2016年から2020年までの5年間の初回テスト合格割合(合格者数/対象者数)は,86.1%(31/36),100%(36/36),100%(37/37),100%(16/16)であった(Table 1)。
2016年 | 2017年 | 2018年 | 2019年 | 2020年 | |
---|---|---|---|---|---|
平均点数 | 89.6点 | 96.0点 | 97.2点 | 97.2点 | 96.7点 |
合格者数/対象者数 | 31/36 | 36/36 | 31/31 | 16/16 | 15/15 |
合格率 | 86.1% | 100% | 100% | 100% | 100% |
2016年から2020年までの5年間の初回テスト合格割合(合格者数/対象者数)は,37.1%(13/35),27.3%(9/33),76.5%(13/17),57.1%(8/14),57.1%(8/14)であった(Table 2)。
2016年 | 2017年 | 2018年 | 2019年 | 2020年 | |
---|---|---|---|---|---|
合格者数/対象者数 | 13/35 | 9/33 | 13/17 | 8/14 | 8/14 |
合格率 | 37.1% | 27.3% | 76.5% | 57.1% | 57.1% |
目標値(総細胞数) | 102/μL ± 10% | 86/μL ± 10% | 101/μL ± 10% | 40/μL ± 10% | 67/μL ± 10% |
目標値(単核球数) | 62/μL ± 10% | 35/μL ± 10% | 34/μL ± 10% | 18/μL ± 10% | 18/μL ± 10% |
目標値(多形核球数) | 40/μL ± 10% | 51/μL ± 10% | 67/μL ± 10% | 22/μL ± 10% | 49/μL ± 10% |
細胞分類テストが不合格になった結果を分析すると,単核球を多く数える技師が最も多く52%(32件),総細胞数が少ない技師と多形核球を多く数える技師がともに24%(15件)であった(Figure 3)。
医療法等の一部を改正に伴い2018年の12月より各医療機関において内部精度管理の実施が努力義務となり,院内で実施している検査については内部精度管理を全ての項目で実施し記録を台帳として保管することが求められるようになった。

# 提供データ
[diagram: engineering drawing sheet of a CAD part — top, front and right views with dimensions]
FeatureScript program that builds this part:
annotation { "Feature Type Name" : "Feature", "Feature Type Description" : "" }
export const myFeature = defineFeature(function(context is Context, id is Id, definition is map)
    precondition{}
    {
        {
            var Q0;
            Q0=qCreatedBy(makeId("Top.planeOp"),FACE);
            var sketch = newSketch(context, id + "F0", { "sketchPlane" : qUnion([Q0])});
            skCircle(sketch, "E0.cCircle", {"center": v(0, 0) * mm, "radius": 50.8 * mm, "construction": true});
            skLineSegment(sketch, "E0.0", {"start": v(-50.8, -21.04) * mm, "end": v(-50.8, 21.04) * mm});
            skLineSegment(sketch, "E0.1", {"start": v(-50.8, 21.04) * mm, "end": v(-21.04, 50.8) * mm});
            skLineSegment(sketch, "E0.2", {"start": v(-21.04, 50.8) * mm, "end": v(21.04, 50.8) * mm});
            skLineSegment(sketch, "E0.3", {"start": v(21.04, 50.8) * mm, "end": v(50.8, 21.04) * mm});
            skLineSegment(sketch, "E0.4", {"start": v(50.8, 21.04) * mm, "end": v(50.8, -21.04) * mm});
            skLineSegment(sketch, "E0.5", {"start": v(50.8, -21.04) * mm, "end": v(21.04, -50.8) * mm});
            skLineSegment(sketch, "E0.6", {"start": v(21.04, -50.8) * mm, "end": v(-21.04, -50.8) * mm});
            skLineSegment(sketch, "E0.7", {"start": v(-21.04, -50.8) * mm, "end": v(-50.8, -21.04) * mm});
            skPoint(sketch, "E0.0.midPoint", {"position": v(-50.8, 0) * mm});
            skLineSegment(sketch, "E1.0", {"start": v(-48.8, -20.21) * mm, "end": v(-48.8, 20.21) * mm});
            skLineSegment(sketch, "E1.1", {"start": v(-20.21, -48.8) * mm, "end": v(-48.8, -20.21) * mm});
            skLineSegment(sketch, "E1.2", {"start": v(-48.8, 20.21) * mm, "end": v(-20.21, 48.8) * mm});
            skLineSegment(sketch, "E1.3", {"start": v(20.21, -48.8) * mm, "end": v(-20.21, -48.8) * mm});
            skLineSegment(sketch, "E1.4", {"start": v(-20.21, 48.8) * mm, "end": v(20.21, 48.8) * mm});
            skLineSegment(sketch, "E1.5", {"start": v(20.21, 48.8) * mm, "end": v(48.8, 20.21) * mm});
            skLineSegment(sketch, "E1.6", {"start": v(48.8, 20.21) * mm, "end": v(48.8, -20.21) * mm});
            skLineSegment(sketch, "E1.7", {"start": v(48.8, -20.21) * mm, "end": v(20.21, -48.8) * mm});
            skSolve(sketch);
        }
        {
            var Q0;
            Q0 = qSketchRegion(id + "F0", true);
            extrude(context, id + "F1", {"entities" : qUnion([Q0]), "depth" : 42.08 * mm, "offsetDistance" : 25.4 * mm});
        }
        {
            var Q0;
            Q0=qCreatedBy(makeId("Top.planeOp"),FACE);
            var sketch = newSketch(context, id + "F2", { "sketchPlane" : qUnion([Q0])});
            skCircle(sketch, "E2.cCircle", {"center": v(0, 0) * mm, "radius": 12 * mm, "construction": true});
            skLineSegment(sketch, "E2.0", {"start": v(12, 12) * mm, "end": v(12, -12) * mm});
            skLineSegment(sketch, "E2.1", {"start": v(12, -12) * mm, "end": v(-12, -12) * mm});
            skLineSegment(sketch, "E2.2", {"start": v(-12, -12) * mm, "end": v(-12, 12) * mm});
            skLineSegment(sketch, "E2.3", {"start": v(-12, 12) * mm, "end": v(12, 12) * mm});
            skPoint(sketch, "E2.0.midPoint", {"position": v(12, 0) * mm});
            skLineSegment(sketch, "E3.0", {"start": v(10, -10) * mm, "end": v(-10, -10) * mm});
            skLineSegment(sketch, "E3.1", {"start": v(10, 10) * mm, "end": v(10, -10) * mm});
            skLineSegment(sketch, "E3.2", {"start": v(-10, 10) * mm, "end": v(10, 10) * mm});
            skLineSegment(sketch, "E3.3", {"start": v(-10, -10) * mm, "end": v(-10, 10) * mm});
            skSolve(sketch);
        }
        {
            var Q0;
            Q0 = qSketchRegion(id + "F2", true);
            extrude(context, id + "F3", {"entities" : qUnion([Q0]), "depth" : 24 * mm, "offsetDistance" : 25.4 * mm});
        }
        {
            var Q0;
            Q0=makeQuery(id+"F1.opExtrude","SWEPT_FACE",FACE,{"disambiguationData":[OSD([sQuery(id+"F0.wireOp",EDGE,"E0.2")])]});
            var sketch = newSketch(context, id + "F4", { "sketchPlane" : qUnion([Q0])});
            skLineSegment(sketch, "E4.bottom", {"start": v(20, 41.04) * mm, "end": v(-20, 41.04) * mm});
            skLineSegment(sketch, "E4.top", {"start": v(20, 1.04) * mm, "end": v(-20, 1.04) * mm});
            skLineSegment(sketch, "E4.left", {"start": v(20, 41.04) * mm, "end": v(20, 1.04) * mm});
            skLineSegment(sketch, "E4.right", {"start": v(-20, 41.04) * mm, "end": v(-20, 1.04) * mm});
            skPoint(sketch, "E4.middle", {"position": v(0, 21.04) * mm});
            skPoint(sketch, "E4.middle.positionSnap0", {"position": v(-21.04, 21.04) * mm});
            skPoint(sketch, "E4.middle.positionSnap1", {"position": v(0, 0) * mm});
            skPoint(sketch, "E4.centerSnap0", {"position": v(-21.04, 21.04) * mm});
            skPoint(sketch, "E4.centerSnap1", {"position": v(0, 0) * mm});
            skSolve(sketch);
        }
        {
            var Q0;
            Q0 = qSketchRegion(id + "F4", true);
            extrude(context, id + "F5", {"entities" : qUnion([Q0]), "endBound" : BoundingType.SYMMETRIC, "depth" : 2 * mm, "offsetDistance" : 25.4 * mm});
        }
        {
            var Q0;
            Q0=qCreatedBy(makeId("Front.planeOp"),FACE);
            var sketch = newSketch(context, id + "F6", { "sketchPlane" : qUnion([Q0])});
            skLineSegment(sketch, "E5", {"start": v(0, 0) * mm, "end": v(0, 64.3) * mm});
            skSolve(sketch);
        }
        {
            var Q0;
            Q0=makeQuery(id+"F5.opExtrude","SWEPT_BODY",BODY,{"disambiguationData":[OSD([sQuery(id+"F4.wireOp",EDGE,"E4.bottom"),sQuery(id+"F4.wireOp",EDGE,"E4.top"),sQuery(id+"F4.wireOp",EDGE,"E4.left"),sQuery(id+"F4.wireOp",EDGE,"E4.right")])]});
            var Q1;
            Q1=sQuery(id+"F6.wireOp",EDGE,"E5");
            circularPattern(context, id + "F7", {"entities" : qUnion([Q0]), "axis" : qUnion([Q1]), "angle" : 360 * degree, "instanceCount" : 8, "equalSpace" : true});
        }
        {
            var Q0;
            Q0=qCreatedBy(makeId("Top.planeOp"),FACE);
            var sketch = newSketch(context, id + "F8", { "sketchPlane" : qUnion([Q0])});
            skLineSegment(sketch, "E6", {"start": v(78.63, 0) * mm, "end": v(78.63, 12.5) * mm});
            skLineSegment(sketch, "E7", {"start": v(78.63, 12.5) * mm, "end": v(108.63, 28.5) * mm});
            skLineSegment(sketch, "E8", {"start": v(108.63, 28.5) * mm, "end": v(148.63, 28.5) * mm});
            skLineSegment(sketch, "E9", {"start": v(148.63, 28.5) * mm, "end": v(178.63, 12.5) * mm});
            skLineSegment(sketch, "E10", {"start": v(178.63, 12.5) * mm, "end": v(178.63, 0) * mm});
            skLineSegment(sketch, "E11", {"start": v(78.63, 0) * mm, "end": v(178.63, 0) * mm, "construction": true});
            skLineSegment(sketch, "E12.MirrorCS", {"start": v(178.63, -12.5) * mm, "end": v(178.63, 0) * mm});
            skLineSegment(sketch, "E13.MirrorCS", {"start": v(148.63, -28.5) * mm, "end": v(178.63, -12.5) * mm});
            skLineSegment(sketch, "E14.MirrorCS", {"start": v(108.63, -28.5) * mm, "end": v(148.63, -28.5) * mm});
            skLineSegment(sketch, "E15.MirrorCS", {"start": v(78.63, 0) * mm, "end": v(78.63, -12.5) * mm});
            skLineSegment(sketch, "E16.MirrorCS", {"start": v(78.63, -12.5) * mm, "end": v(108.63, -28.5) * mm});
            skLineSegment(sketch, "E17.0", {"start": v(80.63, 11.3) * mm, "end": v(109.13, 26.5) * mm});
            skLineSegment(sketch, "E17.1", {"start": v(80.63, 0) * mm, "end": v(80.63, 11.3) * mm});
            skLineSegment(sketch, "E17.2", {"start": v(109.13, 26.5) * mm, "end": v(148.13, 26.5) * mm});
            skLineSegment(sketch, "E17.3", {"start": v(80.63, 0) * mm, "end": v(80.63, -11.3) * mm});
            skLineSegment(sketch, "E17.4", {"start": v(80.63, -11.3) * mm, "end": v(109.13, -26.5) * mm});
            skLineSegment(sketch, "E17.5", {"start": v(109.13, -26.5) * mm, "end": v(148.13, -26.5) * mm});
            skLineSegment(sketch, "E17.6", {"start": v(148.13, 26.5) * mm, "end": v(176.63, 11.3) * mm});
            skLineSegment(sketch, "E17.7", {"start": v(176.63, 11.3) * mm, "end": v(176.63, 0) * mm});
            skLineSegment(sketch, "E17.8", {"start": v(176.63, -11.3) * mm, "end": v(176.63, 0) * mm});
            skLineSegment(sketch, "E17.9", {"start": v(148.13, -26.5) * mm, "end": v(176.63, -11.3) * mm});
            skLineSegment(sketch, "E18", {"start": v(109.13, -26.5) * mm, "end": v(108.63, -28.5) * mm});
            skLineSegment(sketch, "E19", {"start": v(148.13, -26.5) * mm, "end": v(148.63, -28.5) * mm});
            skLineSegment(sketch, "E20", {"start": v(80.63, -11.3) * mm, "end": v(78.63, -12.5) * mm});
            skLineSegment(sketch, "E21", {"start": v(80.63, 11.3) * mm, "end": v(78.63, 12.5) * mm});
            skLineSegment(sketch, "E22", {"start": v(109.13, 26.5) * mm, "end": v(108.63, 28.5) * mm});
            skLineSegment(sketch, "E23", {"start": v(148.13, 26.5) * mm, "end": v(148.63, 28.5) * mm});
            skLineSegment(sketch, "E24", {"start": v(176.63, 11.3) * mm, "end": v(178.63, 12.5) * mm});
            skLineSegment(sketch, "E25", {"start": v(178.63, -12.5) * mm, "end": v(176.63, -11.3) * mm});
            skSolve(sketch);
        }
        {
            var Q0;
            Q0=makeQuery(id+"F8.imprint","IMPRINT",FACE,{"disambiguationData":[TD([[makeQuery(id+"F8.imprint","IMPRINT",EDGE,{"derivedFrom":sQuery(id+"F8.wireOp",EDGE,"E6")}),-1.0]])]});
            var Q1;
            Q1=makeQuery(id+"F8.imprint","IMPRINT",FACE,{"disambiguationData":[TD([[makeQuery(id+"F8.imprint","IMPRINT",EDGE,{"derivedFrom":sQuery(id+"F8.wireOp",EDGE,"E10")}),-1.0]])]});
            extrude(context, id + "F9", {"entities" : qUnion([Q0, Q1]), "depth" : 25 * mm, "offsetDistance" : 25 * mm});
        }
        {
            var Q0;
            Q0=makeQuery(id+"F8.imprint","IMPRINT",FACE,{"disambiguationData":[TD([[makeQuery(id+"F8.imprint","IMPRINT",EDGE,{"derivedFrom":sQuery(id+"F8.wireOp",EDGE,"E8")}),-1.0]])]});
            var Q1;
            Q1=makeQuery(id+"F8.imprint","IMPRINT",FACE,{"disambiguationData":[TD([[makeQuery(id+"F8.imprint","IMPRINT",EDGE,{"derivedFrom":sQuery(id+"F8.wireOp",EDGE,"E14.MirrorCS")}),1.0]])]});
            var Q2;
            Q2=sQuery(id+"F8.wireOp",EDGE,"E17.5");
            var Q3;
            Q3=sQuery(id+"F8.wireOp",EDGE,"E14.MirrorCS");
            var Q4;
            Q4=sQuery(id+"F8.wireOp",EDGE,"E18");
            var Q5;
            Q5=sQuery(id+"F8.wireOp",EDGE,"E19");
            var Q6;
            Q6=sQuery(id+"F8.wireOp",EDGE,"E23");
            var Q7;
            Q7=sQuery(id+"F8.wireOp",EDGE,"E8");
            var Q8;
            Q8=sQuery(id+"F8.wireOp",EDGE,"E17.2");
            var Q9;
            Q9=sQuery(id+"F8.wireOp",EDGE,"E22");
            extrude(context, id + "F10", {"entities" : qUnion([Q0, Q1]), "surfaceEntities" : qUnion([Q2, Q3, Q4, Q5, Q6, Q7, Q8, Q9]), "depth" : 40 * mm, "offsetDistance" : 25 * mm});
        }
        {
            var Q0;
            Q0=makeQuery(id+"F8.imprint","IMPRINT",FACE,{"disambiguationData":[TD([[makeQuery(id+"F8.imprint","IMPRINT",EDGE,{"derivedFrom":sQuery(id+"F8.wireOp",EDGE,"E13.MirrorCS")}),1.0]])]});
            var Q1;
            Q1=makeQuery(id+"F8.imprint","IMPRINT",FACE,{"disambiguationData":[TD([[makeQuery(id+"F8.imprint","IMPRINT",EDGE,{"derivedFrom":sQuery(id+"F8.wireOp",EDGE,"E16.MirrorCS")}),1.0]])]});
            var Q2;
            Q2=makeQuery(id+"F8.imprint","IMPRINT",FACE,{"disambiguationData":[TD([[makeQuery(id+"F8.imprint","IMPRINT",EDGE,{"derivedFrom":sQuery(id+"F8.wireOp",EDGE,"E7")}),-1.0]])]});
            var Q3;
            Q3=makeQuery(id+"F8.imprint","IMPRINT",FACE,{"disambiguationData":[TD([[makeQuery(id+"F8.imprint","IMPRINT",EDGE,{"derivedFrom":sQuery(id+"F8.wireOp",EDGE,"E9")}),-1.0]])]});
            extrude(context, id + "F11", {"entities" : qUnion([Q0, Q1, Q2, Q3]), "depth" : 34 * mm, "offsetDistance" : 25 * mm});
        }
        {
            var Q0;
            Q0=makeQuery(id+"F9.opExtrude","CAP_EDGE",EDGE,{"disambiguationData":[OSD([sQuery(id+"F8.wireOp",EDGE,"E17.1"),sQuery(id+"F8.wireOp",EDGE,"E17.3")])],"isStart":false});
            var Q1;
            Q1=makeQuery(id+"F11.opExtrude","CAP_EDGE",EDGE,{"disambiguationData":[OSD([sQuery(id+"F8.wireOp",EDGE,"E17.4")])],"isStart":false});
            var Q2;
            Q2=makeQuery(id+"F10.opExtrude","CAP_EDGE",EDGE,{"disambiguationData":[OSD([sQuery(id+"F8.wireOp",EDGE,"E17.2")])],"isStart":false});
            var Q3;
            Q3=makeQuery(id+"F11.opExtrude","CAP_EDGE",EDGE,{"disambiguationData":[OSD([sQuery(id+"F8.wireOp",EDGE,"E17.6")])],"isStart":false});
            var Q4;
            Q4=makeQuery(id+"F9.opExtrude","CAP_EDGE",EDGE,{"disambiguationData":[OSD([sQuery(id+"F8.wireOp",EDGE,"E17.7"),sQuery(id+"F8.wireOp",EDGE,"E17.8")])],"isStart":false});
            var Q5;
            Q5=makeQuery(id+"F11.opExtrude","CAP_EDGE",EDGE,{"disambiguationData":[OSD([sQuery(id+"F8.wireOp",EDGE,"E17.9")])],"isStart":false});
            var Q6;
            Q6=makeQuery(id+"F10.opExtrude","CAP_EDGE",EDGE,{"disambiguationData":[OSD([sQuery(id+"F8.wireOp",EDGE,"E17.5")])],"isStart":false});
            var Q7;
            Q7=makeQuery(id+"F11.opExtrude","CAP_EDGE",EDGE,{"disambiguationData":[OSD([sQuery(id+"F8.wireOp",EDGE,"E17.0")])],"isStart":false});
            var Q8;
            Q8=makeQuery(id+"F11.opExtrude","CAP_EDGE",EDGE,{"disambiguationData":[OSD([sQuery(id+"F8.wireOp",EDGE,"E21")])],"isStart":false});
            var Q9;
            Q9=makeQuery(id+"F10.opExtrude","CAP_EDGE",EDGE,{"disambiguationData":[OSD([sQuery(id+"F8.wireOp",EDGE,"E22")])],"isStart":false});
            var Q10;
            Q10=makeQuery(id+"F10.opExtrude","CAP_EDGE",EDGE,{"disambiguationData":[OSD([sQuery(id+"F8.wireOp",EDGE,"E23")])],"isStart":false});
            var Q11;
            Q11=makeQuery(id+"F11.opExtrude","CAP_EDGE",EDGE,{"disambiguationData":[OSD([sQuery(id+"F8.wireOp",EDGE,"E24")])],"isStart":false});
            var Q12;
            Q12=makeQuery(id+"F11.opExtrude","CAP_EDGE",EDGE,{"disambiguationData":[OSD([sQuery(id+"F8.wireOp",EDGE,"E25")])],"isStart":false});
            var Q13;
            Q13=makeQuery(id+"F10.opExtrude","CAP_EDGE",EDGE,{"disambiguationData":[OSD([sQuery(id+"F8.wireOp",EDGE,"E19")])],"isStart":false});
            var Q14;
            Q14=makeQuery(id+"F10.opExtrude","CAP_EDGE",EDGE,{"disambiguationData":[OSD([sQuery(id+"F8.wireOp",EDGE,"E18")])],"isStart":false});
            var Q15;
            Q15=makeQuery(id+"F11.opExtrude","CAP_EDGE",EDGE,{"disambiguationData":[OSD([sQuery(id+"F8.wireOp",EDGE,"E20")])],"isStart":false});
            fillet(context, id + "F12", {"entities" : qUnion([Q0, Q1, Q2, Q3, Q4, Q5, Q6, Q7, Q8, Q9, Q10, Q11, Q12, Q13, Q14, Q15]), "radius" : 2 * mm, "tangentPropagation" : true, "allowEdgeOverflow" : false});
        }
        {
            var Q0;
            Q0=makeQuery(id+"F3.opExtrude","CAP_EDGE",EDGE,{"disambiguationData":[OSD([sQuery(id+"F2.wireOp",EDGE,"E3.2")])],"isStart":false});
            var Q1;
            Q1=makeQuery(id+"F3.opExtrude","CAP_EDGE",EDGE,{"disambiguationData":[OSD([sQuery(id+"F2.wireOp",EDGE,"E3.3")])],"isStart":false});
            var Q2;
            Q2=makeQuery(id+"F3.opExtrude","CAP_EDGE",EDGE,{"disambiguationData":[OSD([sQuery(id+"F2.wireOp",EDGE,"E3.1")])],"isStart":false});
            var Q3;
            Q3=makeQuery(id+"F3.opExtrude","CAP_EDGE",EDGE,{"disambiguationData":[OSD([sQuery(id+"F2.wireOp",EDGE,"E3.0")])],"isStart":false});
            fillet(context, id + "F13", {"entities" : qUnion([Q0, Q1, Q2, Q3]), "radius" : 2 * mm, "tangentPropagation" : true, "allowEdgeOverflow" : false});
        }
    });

# 取り組む課題
• a. 提示本文によると、細胞分類テストが不合格になった結果の分析で最も多かったのはどのような技師で、その割合は何%でしたか。
• b. 検査の精度管理に関する提示本文を2文で要約してください。
• c. 検査の精度管理に関する提示本文の続きを、最後の文の後から書き進めてください。

# 解答一覧
• a. 単核球を多く数える技師で、52%(32件)でした。

• b. 2016年から2020年までの初回テスト合格率は、一方の表では2017年以降100%でしたが、もう一方の表では27.3%から76.5%にとどまりました。細胞分類テストの不合格では単核球を多く数える技師が52%(32件)で最も多く、2018年12月からは医療機関での内部精度管理の実施が努力義務となりました。

• c.
当院においては,医療法の一部改正前の2013年,ISO15189を取得するにあたり,院内検査の内部精度管理について見直しを行った。その際,髄液の細胞数および細胞分類については内部精度管理を実施していなかったため,新たに内部精度管理の方法から構築する必要があった。髄液検査は迅速な治療が必要となる細菌性髄膜炎の診断に不可欠な検査であり,業務時間外を含む24時間体制が要求される。従って,内部精度管理は業務時間外のみ髄液検査を担当する技師も対象となることから,検査の力量を的確に評価でき,かつ,ある程度短い間隔で定期的に行う必要があると考えられた。当初,顕微鏡写真による髄液フォトテストのみで実施を計画したが,検査に慣れていない技師にとっては顕微鏡を操作して計算盤上の細胞のピントを合わせる作業が難しく精度に大きく関係していることが懸念された。そこで,髄液細胞分類の全ての工程を含む内部精度管理が必要であると考え,髄液の外観チェックや染色工程の手技のチェックを含めた細胞分類テストも加えて年に1回実施することにした。
髄液フォトテストでは,内部精度管理を開始した初回のテストで不合格がやや多く見られたが,その後は良好な結果であった。細胞形態についての教育の成果が確認できた。一方で,細胞分類テストの結果は年によりばらつきが大きく,2つの内部精度管理方法の結果には明確な差が生じた(Figure 4)。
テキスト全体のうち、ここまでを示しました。